Bu grupta değindiğimiz olaylardan belki de en ilginci, hava kontrolü konusudur. Bu yetenek hemen tüm Şamanik geleneklerde zaman zaman ortaya çıkagelmiştir. Bazı kültürlerde Şamanlardan, ruhlar ve ata ruhları yardımıyla, havanın durumunu keşfetmesi beklenir. Hava şartlarında arzu edilen değişiklikler meydana geldiği zaman bu, Şamanın ruhsal yeteneklerine değil de, Tanrıların ya da ruhların güçlerine hamledilir. Bununla birlikte, bazı kültürlerde Parapsikolojik tanımlara (telekinetik) daha yatkın hava kontrolü gelenekleri de yok değildir. Tibetli kutsal adamlar da bu yeteneklerin bulunduğu kabul edilir. En azından bir antropolog başarılı bir hava değiştirme gösterisini izlediğine dair literatürde kayıtlar vardır (Barker. 1978). Bu olaya daha sonra tekrar dönülecektir. Söz konusu olay, Katolik Keşiş menkıbelerinde de geçmektedir (Rogo. 1880). Böylece, bu olayla bir kez daha değişik din ve kültür geleneklerinin ortak bir yanını görmüş oluyoruz.
10. Durugörüyle ilgili gelenekler Malakka (Yarımadası) Şamanları arasında da yaygındır. Bura Şamanları, geleceğin bilinmesi/görülmesi için adeta biçilmiş kaftan kişilerdir. Kayıp eşyaların bulunmasında üzerlerine yoktur (Winstedt, 1925).

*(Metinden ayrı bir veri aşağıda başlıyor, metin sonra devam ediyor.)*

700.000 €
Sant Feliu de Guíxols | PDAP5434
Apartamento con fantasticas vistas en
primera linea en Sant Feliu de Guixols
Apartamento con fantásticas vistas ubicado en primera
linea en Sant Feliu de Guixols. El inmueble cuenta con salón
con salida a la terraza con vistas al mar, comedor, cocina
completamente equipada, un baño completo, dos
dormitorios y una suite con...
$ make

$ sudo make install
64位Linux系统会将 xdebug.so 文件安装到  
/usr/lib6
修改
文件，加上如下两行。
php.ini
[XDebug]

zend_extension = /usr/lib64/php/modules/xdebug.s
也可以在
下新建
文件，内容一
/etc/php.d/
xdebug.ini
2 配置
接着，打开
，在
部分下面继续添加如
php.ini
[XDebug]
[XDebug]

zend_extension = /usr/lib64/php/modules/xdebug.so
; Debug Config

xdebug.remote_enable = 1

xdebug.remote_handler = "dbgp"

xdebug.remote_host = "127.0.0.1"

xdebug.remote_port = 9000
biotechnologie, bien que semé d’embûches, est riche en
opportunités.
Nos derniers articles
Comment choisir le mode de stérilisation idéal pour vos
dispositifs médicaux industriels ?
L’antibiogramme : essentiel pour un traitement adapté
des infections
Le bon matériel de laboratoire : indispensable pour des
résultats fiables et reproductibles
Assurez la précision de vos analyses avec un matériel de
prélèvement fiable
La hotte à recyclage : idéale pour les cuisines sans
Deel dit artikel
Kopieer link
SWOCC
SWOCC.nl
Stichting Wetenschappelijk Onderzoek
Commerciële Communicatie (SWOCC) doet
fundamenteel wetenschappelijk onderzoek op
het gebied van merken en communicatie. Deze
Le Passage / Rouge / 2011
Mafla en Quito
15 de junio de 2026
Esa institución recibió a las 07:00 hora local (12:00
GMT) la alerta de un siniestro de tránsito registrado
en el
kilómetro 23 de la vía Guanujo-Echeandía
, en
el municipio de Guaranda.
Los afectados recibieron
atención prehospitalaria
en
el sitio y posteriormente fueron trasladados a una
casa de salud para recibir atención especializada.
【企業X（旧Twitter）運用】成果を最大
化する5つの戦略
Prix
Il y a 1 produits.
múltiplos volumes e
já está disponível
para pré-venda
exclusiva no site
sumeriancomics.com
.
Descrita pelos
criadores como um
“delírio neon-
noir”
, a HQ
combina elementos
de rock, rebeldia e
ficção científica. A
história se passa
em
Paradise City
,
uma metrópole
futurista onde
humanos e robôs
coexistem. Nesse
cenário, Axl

11. Başka bir büyüleyici ruhsal ustalık da, yaygın olarak Doğu Afrikada Kamba Şamanları arasında görüyoruz. Öteki Afrika kültürlerinde de görüldüğü gibi, Kamba Şamanları gönüllü olarak posessyon (obsesyonun ileri şekli) altına girerek, trans gösterileri yaparlar. Kamba halkının. Şamalarından büyük beklentileri vardır. Örneğin, Şaman başka bir kabileye mensup ölmüş birinin ruhunu çağırmışsa, kendisinden o kabilenin dilini konuşması beklenir. O kabilenin dilini hiçbir zaman öğrenmemiş, işitmemiş olsa bile. Kuşkusuz, bunun spirit medyomlukta da pek çok örnekleri vardır. İtalyan ruhsal araştırmacı ve yazar Ernesto Bozzano, Polyglot Medyomluğu isimli eserinde bu fenomenin örneklerini ve ayrıntılarını olduğu gibi vermiştir. Yine aynı eserde belirtildiğine göre, bu olayların belli başlı medyomları arasında Laura Edmons, Rosina Thompson. Vout Peters ve Mr.Vango bulunmaktadır. Aynı olay, aynı zamanda başka dillerde tebliğler veren Alaska Şamanları arasında da göze çarpar.
Buraya kadar anlattıklarımızdan, her halde Şamanizmin ruhsal mirasının dünyanın değişik kültürleri arasında nasıl bir gelişme gösterdiği ve nerelerde yayıldığı anlaşılmıştır. Benzer geleneklerin değişik kültürlerde yer alması ve bunların Spirit çalışmalarda da paralellerinin bulunması, bunların sıradan efsaneler olmadığını, fakat orijinal ruhsal çalışma ve uygulamalar olduğunu göstermektedir.